Personal information
- Born: September 18, 1898 Akron, Ohio, U.S.
- Died: June 30, 1959 (aged 60) Akron, Ohio, U.S.

Career information
- High school: Central
- College: Akron (1918–1921)

Career history
- Akron Pros (1922–1926); Canton Bulldogs (1927);

= Red Daum =

American football player

Carl Vance Daum (September 18, 1898 – June 30, 1959), known professionally as Red Daum, was an American professional football end. He played for the Akron Pros of the National Football League (NFL).

== Life and career ==
Daum was born in Akron, Ohio. He played high school football at Central High School in Akron, Ohio, and was captain of the football team in 1916. He then enrolled at the University of Akron to play college football for the Akron Zips. He was a four-year varsity letterman from 1918 to 1921, and was captain of the basketball team from 1921 to 1922. He served in the United States Army.

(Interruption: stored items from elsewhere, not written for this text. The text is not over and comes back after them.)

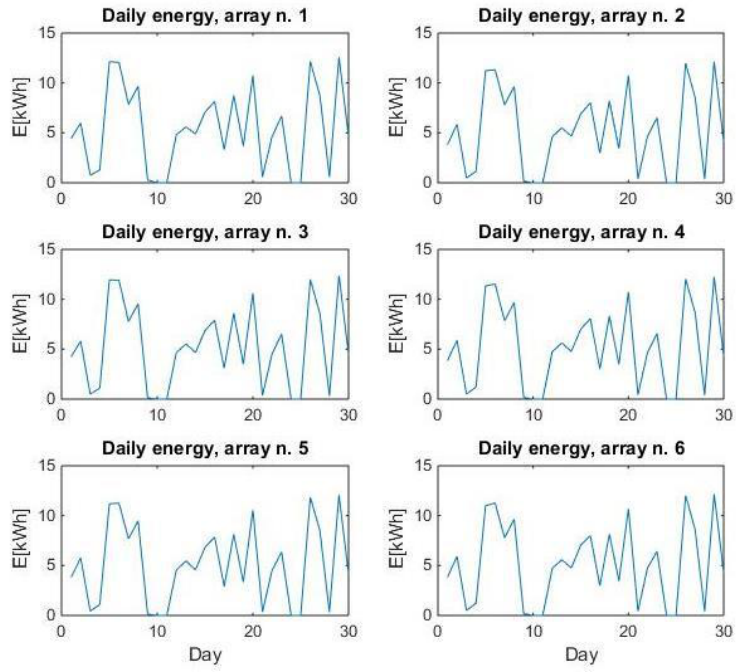
Figure 3. Energy, in kWh, produced by each array during one-month. Table 1. Mean, median and variance of the daily energy (in kWh) produced by each array and relative spreads for one month. Skewness, kurtosis, and p -value.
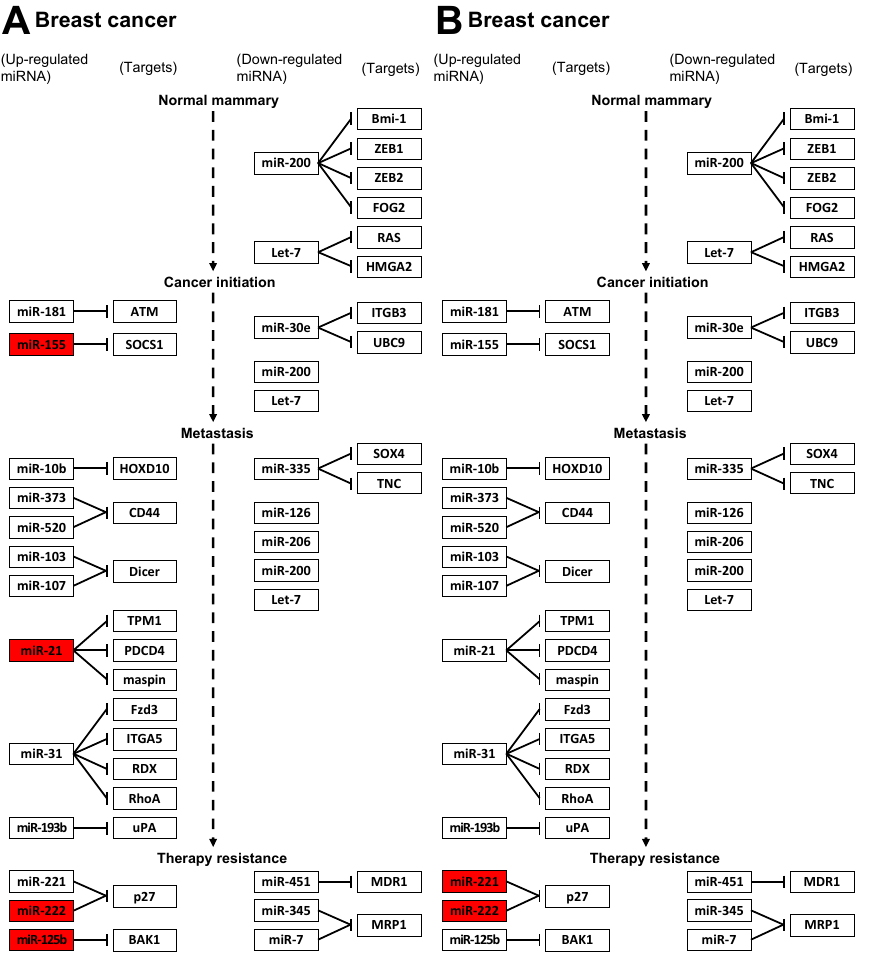
Figure 2. Pathway analysis in breast cancer. Red boxes indicate miRNAs detected in the pathway among DE-miRNAs. ( A ) BCMT-T vs. BCMT-N; ( B ) MCMT-T vs. MCMT-N. We performed gene-level analysis of DE-miRNAs based on the miRNA-gene associa- Table 1. The mRNA expression profile of miRNA-target genes. tions collected from microRNA target prediction database (miRDB). The miRDB contains BCMT-T vs. BCMT-N information regarding predicted target genes and predicted score for miRNAs. We fil- Gene Fold Change p -Value tered associations with a predictive score of >90 for miRNA-gene relationships. Since the BAK1 1.134 0.390 same gene is associated with multiple miRNAs, the collected target genes were used after CDKN1B − 1.256 0.167 de-duplication. Three hundred and seventy target genes in DE-miRNA of BCMT-T vs. PDCD4 − 2.486 <0.001 BCMT-N, six hundred and forty eight target genes in DE-miRNA of MCMT-T vs. MCMT-N, SERPINB5 0.838 and three target genes in DE-miRNA of BCMT-T vs. MCMT-T were collected. Functional − 2.183 0.005 analysis was performed using clusterProfiler based on predicted genes. Among the various TPM1 − 1.249 0.177 biological functions, we focused on specific biological functions: Autophagy, response Gene Fold Change p -Value the MCMT-T vs. BCMT-T, this comparison was excluded from the enrichment CDKN1B − 1.612 0.025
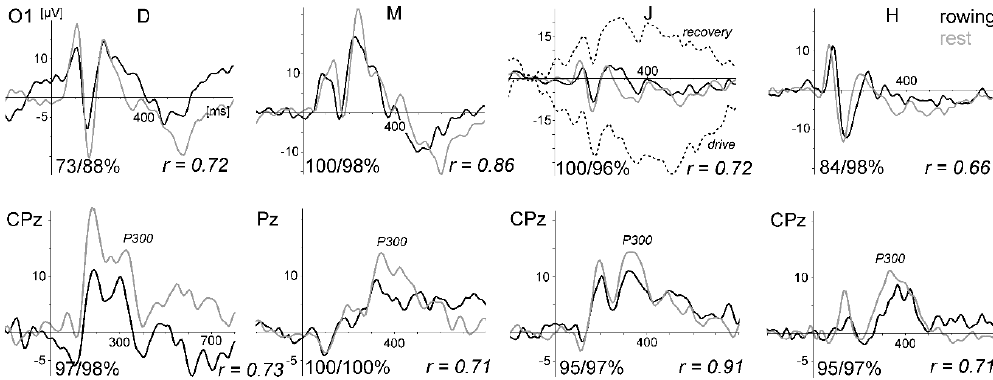
Figure 5. ERPs of the visual oddball task comparing rowing and rest for all four subjects (D, M, J, and H) of pilot Study 3. Upper graphs: VEPs evoked by the frequent checkerboard stimulus at electrode site O1 (referenced to Cz). Below: the P300 waveform at CPz / Pz (referenced to linked mastoids), which was larger during rest. The vertical line marks the stimulus onset. The numbers at the bottom of each graph present the percentage of artefact-free trials included in the averages for the rowing and rest of the chosen electrode site and the correlation coe ffi cients. Deviant stimulus condition is not shown. For the frequent stimulus of subject J, the ERPs of the rowing condition, separated into drive (with force) and recovery phases of the rowing movement (without excluding artefactual trials), are presented additionally. In this recording, the VEP at electrode site O1 was overlaid by large movement-related drift artefacts, which cancelled each other out when all trials (drive and recovery) are included in the average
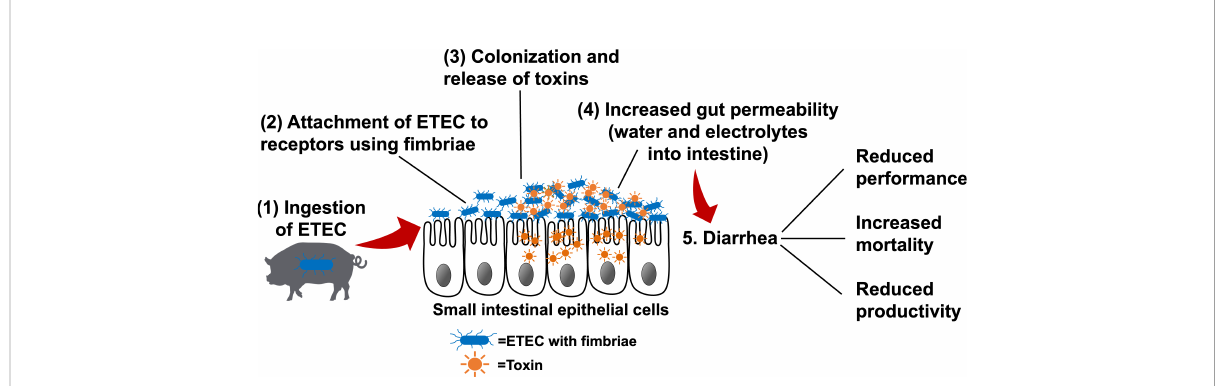
FIGURE 1 The pathogenesis of enterotoxigenic Escherichia coli (ETEC ) (1) ETEC are ingested by susceptible pigs and enter the gastrointestinal tract. (2) ETEC express fi mbrial adhesins, which mediate adherence to speci fi c receptors present on the intestinal epithelial cells. (3) Bacterial colonization occurs in the small intestinal mucosa. Once colonization is established, ETEC rapidly produce toxins (e.g., heat-labile, heat-stable, and/or Shiga toxins). (4) Enterotoxins stimulate water and electrolyte loss into the intestinal lumen, increase gut permeability, and/or transport across the epithelial cells to blood circulation, resulting in edema. (5) Increased gut permeability and massive water loss into the intestinal lumen lead to diarrhea, which results in the poor performance and productivity and increased mortality. Adapted from: Nagy and Feteke (12),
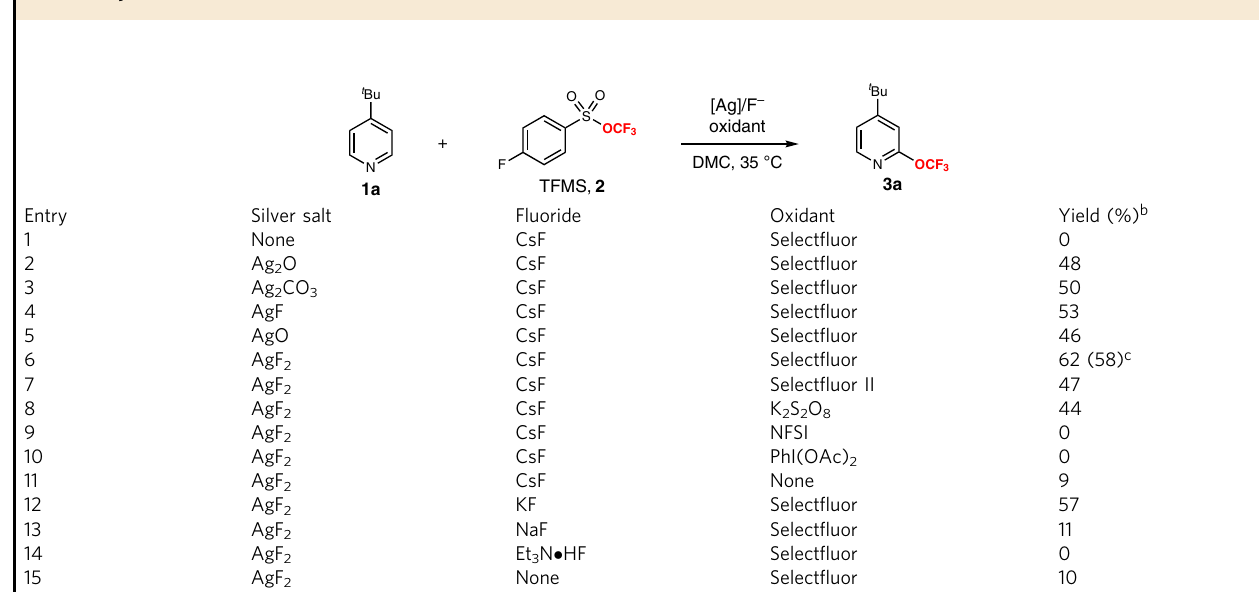
Table 1 Optimization of reaction conditions a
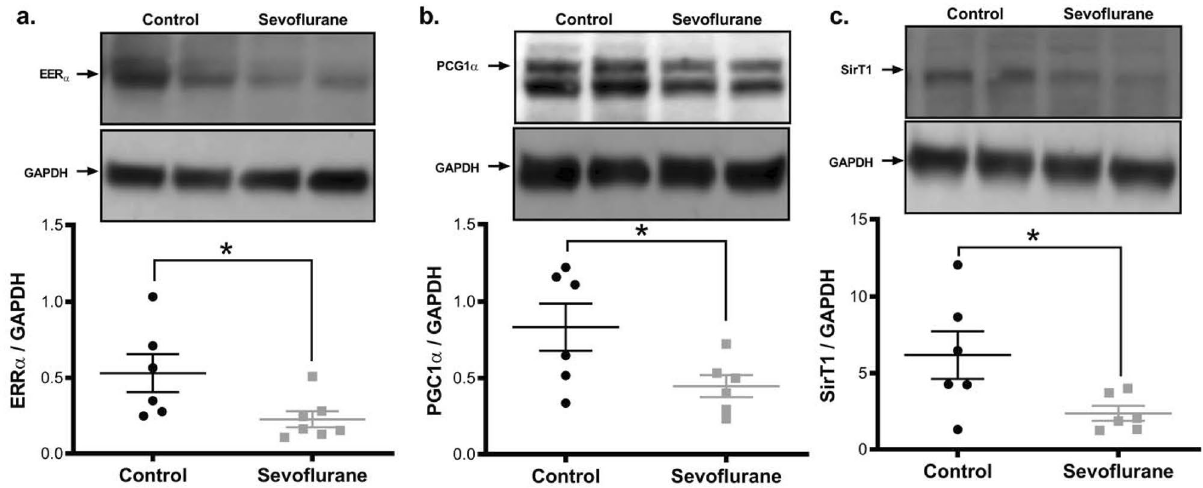
Figure 4. Adult cortical tissue demonstrates a lower level of mitochondrial biogenic regulators following infant sevoflurane exposure. Western blot analysis indicates sevoflurane exposed samples had a decrease in transcription factors responsible for mitogenic signaling/mitochondrial biogenesis (ERRα ( a ), PGC1-α ( b )) and transcriptional regulation (SirT1 ( c )), consistent with the reduction of cellular mitochondrial content and quality control. Values represent means ± SEM, with 6 animals in each group. Statistical significance between groups indicated with (*) for p -value < 0.05. All samples derived from same experiment and gels/blots processed in parallel.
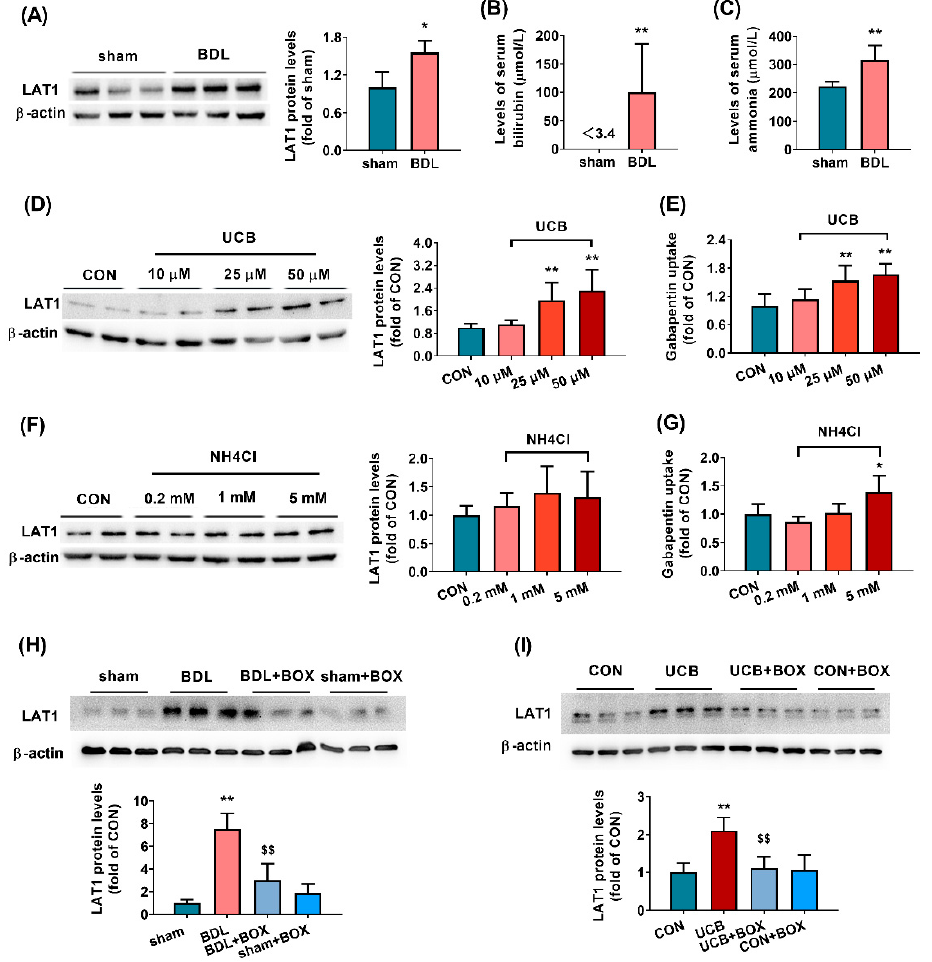
Figure 2. Effects of potential factors on the expression and function of LAT1 in HCMEC/D3 cells. Effects of serum from BDL rats on the expression of LAT1 ( A ). The levels of bilirubin ( B ) and ammonia ( C ) in serum of BDL and sham rats. Effects of unconjugated bilirubin (UCB) on expression ( D ) and function (uptake of gabapentin, ( E )) of LAT1 protein. Effects of NH 4 Cl on expression ( F ) and function (uptake of gabapentin, ( G )) of LAT1 protein. Effects of serum from BDL and sham rats in absence and presence of bilirubin oxidase (BOX) on protein levels of LAT1 in HCMEC/D3 cells ( H ). Effects of UCB and BOX on protein levels of LAT1 ( I ). Data are presented as the mean ± SD ( n = 6). * p < 0.05 and ** p < 0.01 versus sham rats or control (CON) cells. $$ p < 0.01 versus BDL rats or UCB treated group.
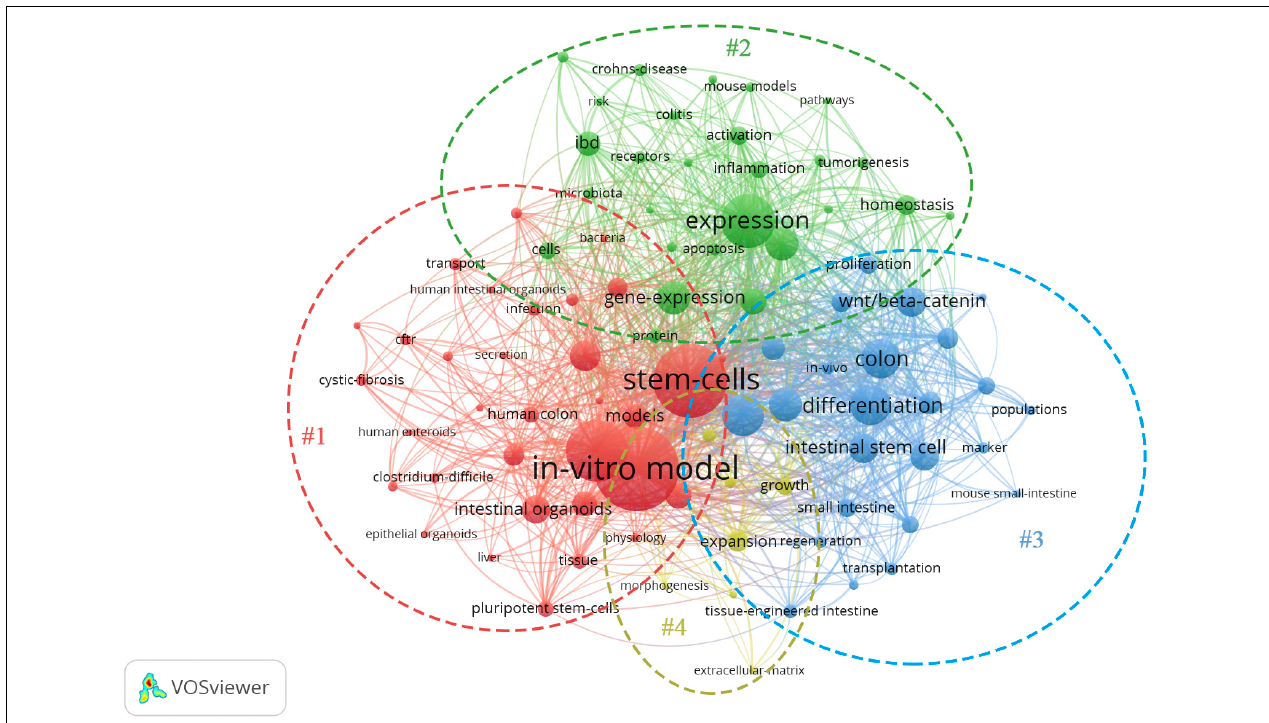
FIGURE 2 | Network map of the high-frequency keywords for IO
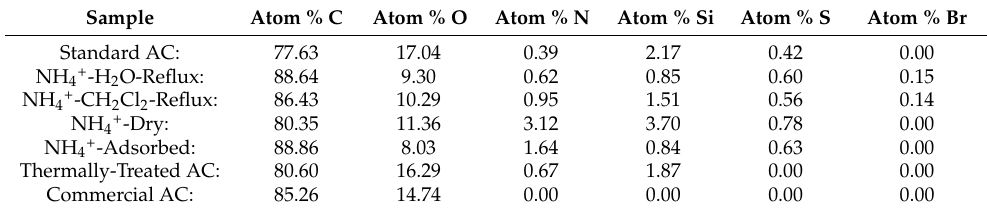
Table 1. XPS atom percent surface composition of activated carbon.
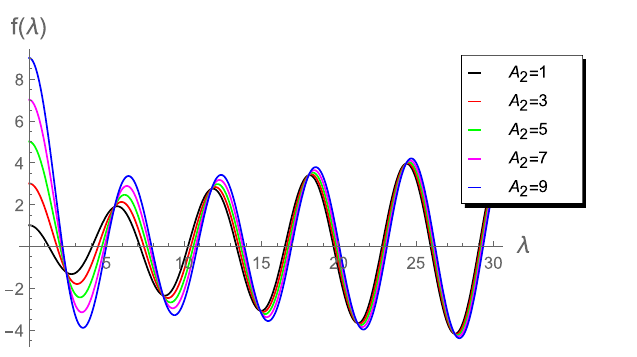
Figure 2. Plot of f ( (cid:31) ) vs (cid:31) for A 2 = { 1, 3, 5, 7, 9 }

In 1922, Daum joined the Akron Pros of the National Football League (NFL). He started thirty games for the team, and played in 37 games for five seasons. In 1926, he became a free agent, and in 1927, he joined the Canton Bulldogs. In 1928, he again became a free agent. After his football career ended, he worked as a salesman for Universal Motor.

== Death ==
Daum died on June 30, 1959, in Akron, Ohio, at the age of 60.